VANCOUVER -- British Columbia's public insurer says it has spent $789,375 in damage claims for a Ferrari that crashed into a pole.

The Insurance Corp. of B.C. is embroiled in a court battle over the claims and repairs, which it says could cost more than $982,000 in total.

According to documents filed in B.C. Supreme Court, the plaintiff accidentally drove the 1990 Ferrari F40 into a utility pole on Sept. 9, 2012, leaving it badly damaged. The repairs have not yet been completed.

The driver is arguing that ICBC has breached an implied duty to process his claim and carry out the repairs in good faith and a timely manner.

"He alleges further that ICBC acted in bad faith in refusing, at least for a time, to approve and arrange the needed repair work and that delay has caused him various kinds of harm," a judgment in the case reads.

Following an investigation, ICBC eventually admitted coverage and has agreed to cover most of the cost of repairs. But it says it has already paid enough toward the claim, since its payments exceed the cash value of the car -- which an arbitrator pinned at $696,061 in 2014.

The case is ongoing.

Last week, the province introduced an online survey on major shifts being considered to modernize ICBC.

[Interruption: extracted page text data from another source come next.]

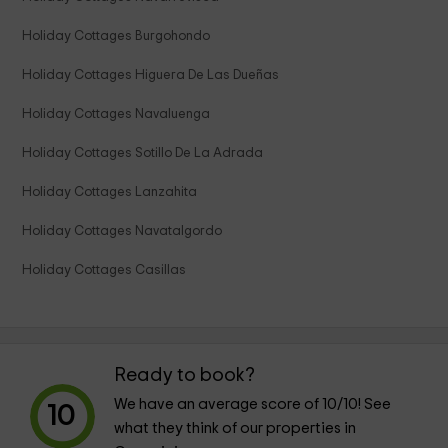
Holiday Cottages Burgohondo
Holiday Cottages Higuera De Las Dueñas
Holiday Cottages Navaluenga
Holiday Cottages Sotillo De La Adrada
Holiday Cottages Lanzahita
Holiday Cottages Navatalgordo
Holiday Cottages Casillas
Ready to book?
We have an average score of
10
/10! See
10
what they think of our properties in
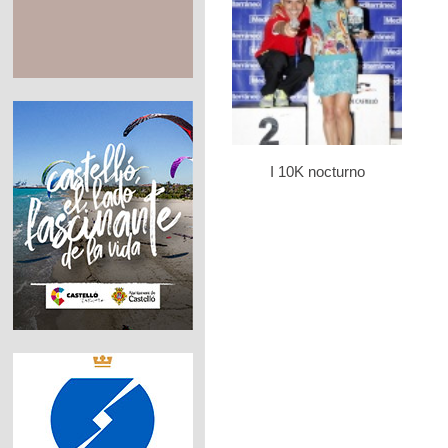
I 10K nocturno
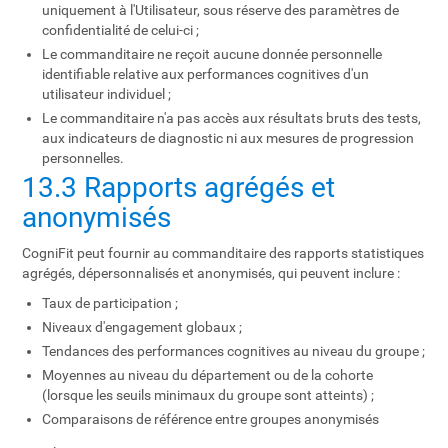
uniquement à l'Utilisateur, sous réserve des paramètres de
confidentialité de celui-ci ;
Le commanditaire ne reçoit aucune donnée personnelle
identifiable relative aux performances cognitives d'un
utilisateur individuel ;
Le commanditaire n'a pas accès aux résultats bruts des tests,
aux indicateurs de diagnostic ni aux mesures de progression
personnelles.
13.3 Rapports agrégés et
anonymisés
CogniFit peut fournir au commanditaire des rapports statistiques
agrégés, dépersonnalisés et anonymisés, qui peuvent inclure :
Taux de participation ;
Niveaux d'engagement globaux ;
Tendances des performances cognitives au niveau du groupe ;
Moyennes au niveau du département ou de la cohorte
(lorsque les seuils minimaux du groupe sont atteints) ;
Comparaisons de référence entre groupes anonymisés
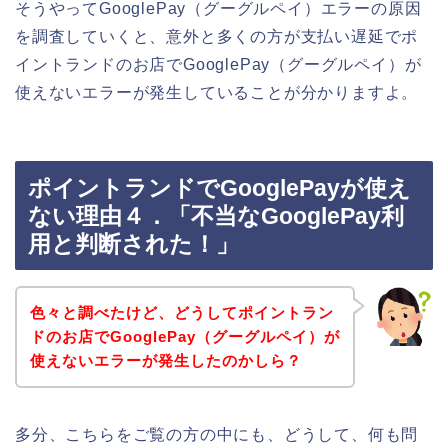
そうやってGooglePay（グーグルペイ）エラーの原因
を調査していくと、意外と多くの方が支払い遅延でポ
イントランドのお店でGooglePay（グーグルペイ）が
使えないエラーが発生していることが分かりますよ。
ポイントランドでGooglePayが使え
ない理由４．「不当なGooglePay利
用と判断された！」
色々と調べたけど、どうしてポイントラン
ドのお店でGooglePay（グーグルペイ）が
使えないエラーが発生したのかしら？
多分、こちらをご覧の方の中にも、どうして、何も問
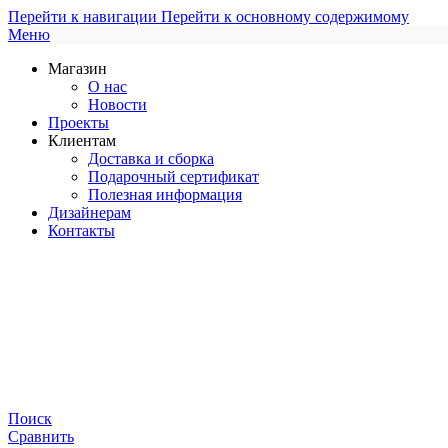
Перейти к навигации
Перейти к основному содержимому
Меню
Магазин
О нас
Новости
Проекты
Клиентам
Доставка и сборка
Подарочный сертификат
Полезная информация
Дизайнерам
Контакты
Поиск
Сравнить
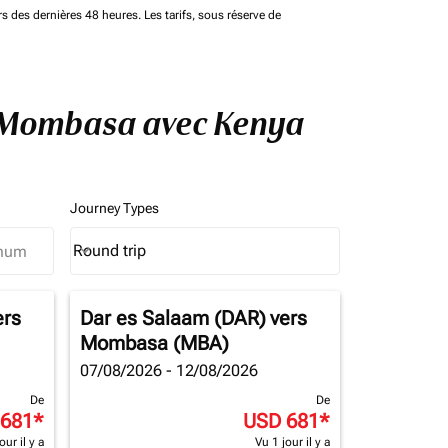
rs des dernières 48 heures. Les tarifs, sous réserve de
 à Mombasa avec Kenya
Journey Types
Round trip
keyboard_arrow_down
Journey Types option Round trip Selected
ers
Dar es Salaam (DAR)
vers
Mombasa (MBA)
07/08/2026 - 12/08/2026
De
De
 681
*
USD 681
*
our il y a
Vu 1 jour il y a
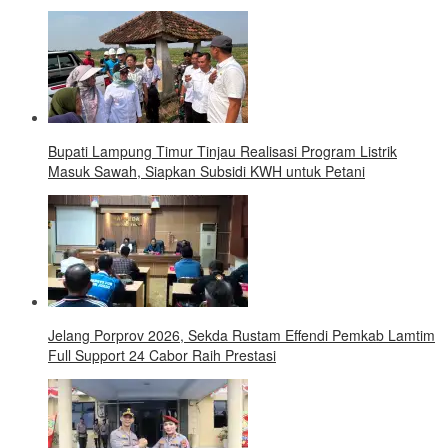
Bupati Lampung Timur Tinjau Realisasi Program Listrik
Masuk Sawah, Siapkan Subsidi KWH untuk Petani
Jelang Porprov 2026, Sekda Rustam Effendi Pemkab Lamtim
Full Support 24 Cabor Raih Prestasi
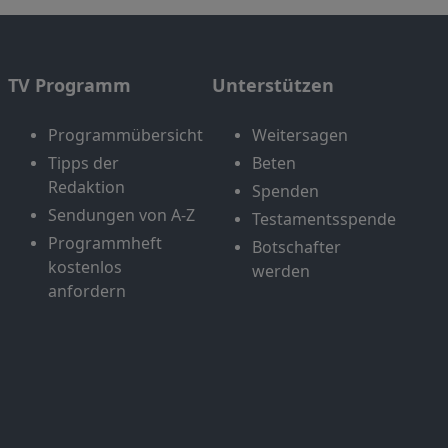
TV Programm
Unterstützen
Programmübersicht
Weitersagen
Tipps der
Beten
Redaktion
Spenden
Sendungen von A-Z
Testamentsspende
Programmheft
Botschafter
kostenlos
werden
anfordern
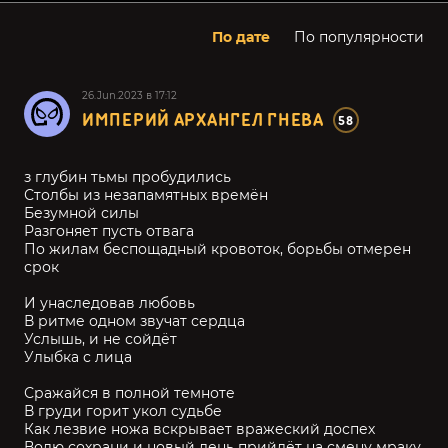
По дате
По популярности
26.Jun.2023 в 17:12
ИМПЕРИЙ АРХАНГЕЛ ГНЕВА
58
з глубин тьмы пробудились
Столбы из незапамятных времён
Безумной силы
Разгоняет пусть отвага
По жилам беспощадный кровоток, борьбы отмерен
срок
И унаследовав любовь
В ритме одном звучат сердца
Услышь, и не сойдёт
Улыбка с лица
Сражайся в полной темноте
В груди горит укол судьбе
Как лезвие ножа вскрывает вражеский доспех
Волю сохрани и новый день прийдёт на смену мраку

The provincial budget forecast a $1.3-billion deficit at the Crown corporation this year and Attorney General David Eby has described the situation as a "dumpster fire" he says he inherited by the former Liberal government.

An Ernst and Young report commissioned by the Liberals last year suggested charging higher rates for luxury vehicles, among a suite of options for reducing losses at ICBC.